I think we’re both tackling the problem (GeoTIFF to GPU parsing) from two ends, and eventually things will converge :twisted_rightwards_arrows:. Virtualizarr is approaching it from a protocol-based Python abstraction, what you have in Parser is essentially what is called a Trait in Rust, difference being Python does runtime-checks (to see if you conform to the protocol), whereas Rust does compile-time enforcement. I’m tackling things from a more low-level implementation side, which is either nvTIFF (CUDA GPU-based) or async-tiff (CPU-based, which I’ve also got a foot in) or whatever custom parser logic that still needs to exist to read the GeoTIFF format.

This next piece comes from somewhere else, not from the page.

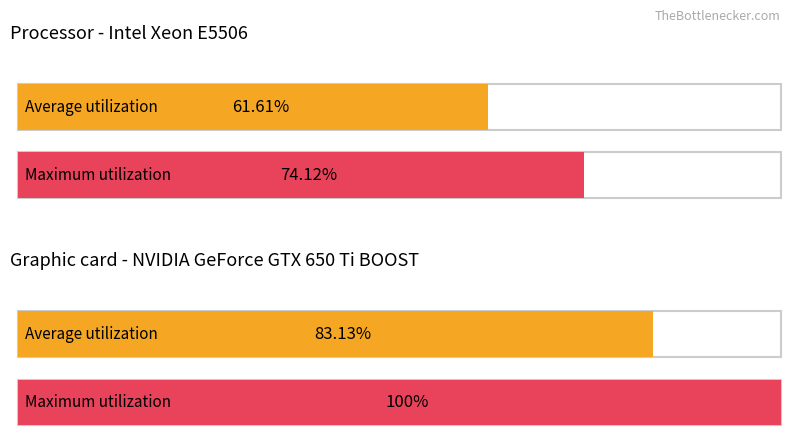

What are all the series names shown in the legend?

Average utilization, Maximum utilization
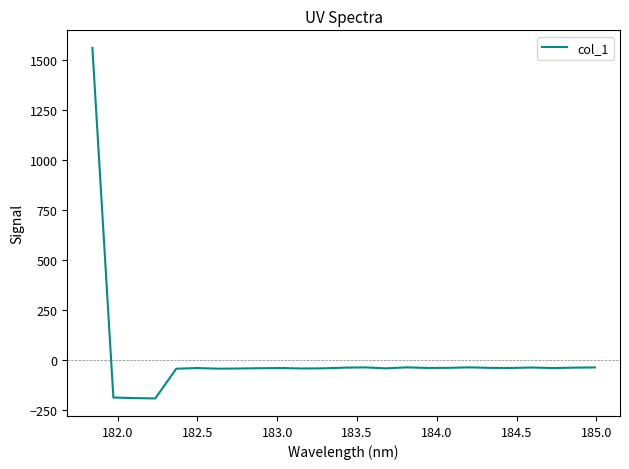

What is the minimum value shown in the chart?

-190.5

Protocols are tricky to define, and I do have a lot of respect for how things have evolved from kerchunk’s JSON-based format to parquet to Virtualizarr’s Parser protocol! I think we’ve more or less settled on a network protocol (fsspec/object_store), and buffer/bytes decompression protocol (numcodecs/compress trait), it’s that last mile of parsing custom n-dimensional file formats (HDF5/TIFF/Zarr/etc) that I see Virtualizarr trying to solve, and I think you’re doing a good job for CPU-based parsing in Python at the moment, but we might need more work (in the future) to support cross-device (CUDA/ROCm/Metal) and cross-language (Python/R/Javascript/etc) which is where I’m getting at with DLPack.